Chegg started out as a textbook rental company before switching to online subscriptions, much like Netflix went from DVDs to streaming. And like Netflix, investors have been delighted with the rapid growth and recurring income. In contrast, Pearson, who relied on profits from its old textbook publishing business, has been slow to digitize. Last year, teenage Chegg surpassed 177-year-old Pearson’s market value.

This month the British classic car sued its Californian rival. Pearson’s legal claim is that Chegg infringes copyright law by selling answers to questions found in the publisher’s textbooks.

Companies struggling to innovate often turn to the courts to limp harder challengers. But whatever its merits, the Pearson lawsuit underscores an unpleasant fact about Chegg: it helps high school students cheat.

Equipped with Chegg’s answers to standard questions in heavyweight Pearson volumes, students can do homework without having to study. Instead of completely absorbing their anatomy courses, medical students only need to master the CTRL-C and CTRL-V functions of their keyboards.

Chegg notes that most of his answers show how they work to help students understand, not just repeat them. She also argues that this method of learning is particularly useful for students from poorer backgrounds who may be juggling jobs and childcare and who do not have access to tutors.

But it was the pandemic, the Cheggs business that is now 6.6 million in addition to its bank of textbook answers, Chegg enables students to submit original questions and have them answered by an expert “in just 30 minutes”.

In an article published in February, Thomas Lancaster, Senior Teaching Fellow in Computing at Imperial College London, found that the number of questions submitted to Chegg in five subjects increased 196 percent between April and August 2019 and a year later over the same period coincided with the pandemic-related online shift. He attributes the increase to its use in exams that take place remotely.

Chegg denies this, noting that it simply boomed along with many other digital companies as activities shifted to the internet. It is also said to work with educational institutions to investigate possible wrongdoing.

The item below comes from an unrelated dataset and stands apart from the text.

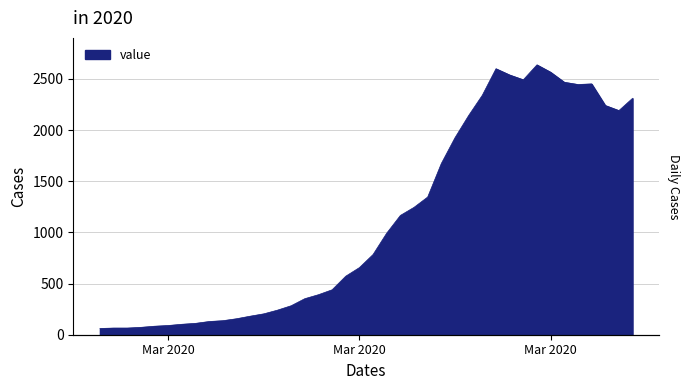

What is the label of the 11th point from the left?

2020-03-08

To prevent fraud, the group launched a service called Honor Shield, which allows universities to ask Chegg exam questions. The company will then block answers to those specific questions. However, some academics say they are unwilling to provide confidential testing material to an answer company.

Another obvious anti-cheating tool from Chegg is double-edged. The company enables students to upload their essays on “plagiarism detection”. The supposed goal is to prevent accidental fraud.

However, Lancaster points out, “If a student has access to this technology, they can use it to try not to be discovered.” [by making] what they give on the surface differently. “

What do we do now? This year there will likely be a temporary improvement as more exams are personally attended to. Chegg is also changing again: it adds more of its own teaching material and makes it less dependent on student cheating.

But most of the tools from Chegg and its competitors are still in use. This means a sad technological arms race between students and colleges with a boom in new services that monitor exam takers via webcam and artificial intelligence solutions to stamp out plagiarism.

Most of the wrongdoing will go undetected, however. As Lancaster says, “If a student cheats well and chooses someone who knows what they’re doing and gets good answers back, nothing looks wrong.”